The Gunlom Falls, formerly Waterfall Creek Falls, is a cascading waterfall on the Waterfall Creek located in the Kakadu National Park in the Northern Territory, Australia. The falls are also known as UDP Falls.

==Location and features==
The falls descend from an elevation of 168 m above sea level and range in height between 60–85 m and are located in the Mary River area in the southern part of Kakadu, less visited by tourists.

Depending on the time of the year, the Gunlom Falls range from a roaring waterfall to a gentle trickle falling down the cliffs. This plunge pool at the bottom of the falls is one of the most visited places in the Kakadu National Park and a popular swimming hole.

A steep 15-minute climb leads to the top of the falls, with views over the southern region of the park. There is also a series of swimming holes at the top of the falls. The waterfall is approximately 40 km from the Kakadu Highway on a gravel road, just inside the southern entry to the park. During the wet season (December to April), access is restricted. There is also a campground located near the falls.

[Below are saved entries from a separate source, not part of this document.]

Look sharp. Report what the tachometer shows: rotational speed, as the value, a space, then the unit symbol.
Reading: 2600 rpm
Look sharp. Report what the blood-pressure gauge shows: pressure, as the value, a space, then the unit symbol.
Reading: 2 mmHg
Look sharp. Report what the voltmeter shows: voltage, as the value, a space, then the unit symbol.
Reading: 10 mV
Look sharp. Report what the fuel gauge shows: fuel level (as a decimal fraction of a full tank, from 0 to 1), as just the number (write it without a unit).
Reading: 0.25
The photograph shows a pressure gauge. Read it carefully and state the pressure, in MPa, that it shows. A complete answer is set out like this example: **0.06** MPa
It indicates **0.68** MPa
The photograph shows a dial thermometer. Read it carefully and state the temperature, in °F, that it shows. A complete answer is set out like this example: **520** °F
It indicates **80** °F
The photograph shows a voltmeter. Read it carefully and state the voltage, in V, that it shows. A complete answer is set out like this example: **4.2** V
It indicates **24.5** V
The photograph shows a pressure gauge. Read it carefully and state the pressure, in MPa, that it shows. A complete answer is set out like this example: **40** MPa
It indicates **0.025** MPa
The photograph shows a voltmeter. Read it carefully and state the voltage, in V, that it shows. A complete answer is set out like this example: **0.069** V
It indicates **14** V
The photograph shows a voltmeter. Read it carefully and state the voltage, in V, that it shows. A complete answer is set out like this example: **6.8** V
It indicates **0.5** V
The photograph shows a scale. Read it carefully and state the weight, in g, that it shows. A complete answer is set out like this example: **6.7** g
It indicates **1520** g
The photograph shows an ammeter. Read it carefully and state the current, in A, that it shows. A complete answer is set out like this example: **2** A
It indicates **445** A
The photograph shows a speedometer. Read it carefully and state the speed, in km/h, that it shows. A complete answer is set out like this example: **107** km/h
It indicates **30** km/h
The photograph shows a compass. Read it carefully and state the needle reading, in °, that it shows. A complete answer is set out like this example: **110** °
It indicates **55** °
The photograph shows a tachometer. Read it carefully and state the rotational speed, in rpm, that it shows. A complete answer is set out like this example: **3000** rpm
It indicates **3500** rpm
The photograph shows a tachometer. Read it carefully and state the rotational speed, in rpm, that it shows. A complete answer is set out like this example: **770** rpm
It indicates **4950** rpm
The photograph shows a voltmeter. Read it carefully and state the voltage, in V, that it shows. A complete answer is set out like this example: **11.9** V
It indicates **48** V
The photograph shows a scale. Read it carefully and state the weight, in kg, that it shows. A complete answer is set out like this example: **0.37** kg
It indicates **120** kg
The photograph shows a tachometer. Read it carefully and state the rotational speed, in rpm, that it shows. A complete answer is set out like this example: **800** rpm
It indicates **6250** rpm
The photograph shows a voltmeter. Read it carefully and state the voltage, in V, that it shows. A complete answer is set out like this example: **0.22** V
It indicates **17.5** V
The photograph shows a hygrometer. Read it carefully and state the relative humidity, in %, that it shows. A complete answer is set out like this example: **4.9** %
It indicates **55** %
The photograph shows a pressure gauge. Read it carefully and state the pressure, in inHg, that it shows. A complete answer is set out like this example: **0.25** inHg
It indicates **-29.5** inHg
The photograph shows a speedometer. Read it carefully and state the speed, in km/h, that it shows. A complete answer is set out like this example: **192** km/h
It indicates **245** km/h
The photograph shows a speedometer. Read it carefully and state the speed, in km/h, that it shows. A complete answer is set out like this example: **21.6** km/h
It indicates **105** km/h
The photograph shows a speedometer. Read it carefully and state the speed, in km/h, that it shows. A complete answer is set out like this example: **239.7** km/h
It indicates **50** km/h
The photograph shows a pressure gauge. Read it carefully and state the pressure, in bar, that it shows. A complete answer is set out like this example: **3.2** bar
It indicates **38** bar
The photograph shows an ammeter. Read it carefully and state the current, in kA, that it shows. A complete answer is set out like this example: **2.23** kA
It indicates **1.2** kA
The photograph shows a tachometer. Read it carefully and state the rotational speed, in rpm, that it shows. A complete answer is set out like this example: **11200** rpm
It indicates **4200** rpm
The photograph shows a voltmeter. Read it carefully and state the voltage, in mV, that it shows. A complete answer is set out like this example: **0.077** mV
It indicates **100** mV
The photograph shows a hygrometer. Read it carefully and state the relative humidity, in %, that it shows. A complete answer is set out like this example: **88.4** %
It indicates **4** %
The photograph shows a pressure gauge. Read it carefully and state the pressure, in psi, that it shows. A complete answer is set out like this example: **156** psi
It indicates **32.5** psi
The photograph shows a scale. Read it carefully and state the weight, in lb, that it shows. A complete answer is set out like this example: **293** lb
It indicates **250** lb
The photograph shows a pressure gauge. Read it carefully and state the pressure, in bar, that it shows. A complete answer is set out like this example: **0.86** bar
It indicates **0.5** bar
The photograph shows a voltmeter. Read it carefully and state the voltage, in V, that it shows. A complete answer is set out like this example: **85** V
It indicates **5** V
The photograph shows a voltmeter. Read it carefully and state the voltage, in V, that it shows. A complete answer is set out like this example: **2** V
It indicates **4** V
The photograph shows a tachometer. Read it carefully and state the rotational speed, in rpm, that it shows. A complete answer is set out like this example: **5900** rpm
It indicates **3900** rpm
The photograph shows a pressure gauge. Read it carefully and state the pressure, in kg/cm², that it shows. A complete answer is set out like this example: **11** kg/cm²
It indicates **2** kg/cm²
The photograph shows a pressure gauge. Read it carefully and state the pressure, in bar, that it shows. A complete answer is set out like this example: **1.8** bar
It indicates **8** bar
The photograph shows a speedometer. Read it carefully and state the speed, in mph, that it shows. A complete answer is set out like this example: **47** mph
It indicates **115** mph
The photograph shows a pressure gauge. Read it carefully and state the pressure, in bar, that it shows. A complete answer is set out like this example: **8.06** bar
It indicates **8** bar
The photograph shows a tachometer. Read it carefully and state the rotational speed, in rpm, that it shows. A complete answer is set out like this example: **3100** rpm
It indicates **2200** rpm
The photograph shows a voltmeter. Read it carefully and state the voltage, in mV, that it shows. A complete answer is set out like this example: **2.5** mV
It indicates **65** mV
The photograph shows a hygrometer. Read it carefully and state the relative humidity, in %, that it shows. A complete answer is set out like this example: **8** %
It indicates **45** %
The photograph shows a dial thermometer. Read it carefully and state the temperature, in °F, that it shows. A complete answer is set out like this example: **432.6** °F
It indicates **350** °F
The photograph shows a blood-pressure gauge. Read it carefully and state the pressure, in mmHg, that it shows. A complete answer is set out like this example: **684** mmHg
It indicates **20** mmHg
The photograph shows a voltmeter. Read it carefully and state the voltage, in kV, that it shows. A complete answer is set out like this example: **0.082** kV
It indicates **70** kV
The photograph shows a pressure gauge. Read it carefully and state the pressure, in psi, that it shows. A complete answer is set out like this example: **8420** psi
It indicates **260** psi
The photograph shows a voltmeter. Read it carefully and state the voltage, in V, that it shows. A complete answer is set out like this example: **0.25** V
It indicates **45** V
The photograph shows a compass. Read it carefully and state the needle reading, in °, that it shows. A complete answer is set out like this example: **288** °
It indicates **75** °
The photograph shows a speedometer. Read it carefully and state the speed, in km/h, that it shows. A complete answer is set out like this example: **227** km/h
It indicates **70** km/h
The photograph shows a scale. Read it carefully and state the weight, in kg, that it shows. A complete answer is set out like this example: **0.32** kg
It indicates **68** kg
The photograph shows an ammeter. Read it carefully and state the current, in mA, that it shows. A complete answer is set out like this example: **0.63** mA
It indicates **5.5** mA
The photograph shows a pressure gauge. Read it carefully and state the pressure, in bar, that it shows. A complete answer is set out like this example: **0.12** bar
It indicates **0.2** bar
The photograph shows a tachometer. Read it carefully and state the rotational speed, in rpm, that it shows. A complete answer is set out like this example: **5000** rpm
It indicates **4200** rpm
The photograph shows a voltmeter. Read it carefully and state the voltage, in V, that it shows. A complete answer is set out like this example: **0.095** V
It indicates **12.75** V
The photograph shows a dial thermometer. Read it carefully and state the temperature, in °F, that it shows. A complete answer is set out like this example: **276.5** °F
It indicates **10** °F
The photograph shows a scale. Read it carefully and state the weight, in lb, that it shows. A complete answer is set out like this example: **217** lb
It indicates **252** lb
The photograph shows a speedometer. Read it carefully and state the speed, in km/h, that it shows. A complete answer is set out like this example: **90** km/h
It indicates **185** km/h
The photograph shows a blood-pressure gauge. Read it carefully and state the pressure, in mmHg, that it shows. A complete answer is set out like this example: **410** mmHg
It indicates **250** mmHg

The nearest accommodation is Cooinda Lodge, about two hours away in a vehicle, but there is a large public campground with hot showers and flushing toilets at the falls.

==Walking track closure==
As of September 2020, the walking track to the lookout and pools above the falls is closed at the request of the Jawoyn traditional owners. It was closed before mid-2019, due to an investigation by the Aboriginal Areas Protection Authority (AAPA) into Parks Australia under the Northern Territory Aboriginal Sacred Sites Act 1989 (NT). The traditional owners allege that, in the process of upgrading the track, Parks Australia may have damaged a sacred site near the track. AAPA has filed charges against Parks Australia, which could lead to the authority being fined up to . The matter was due to go before the court on 30 April 2021, but a request made by Parks Australia resulted in an adjournment. Parts of Gunlom remain closed.

==In film==
In 1986, the falls appeared in the movie Crocodile Dundee starring Paul Hogan and Linda Kozlowski.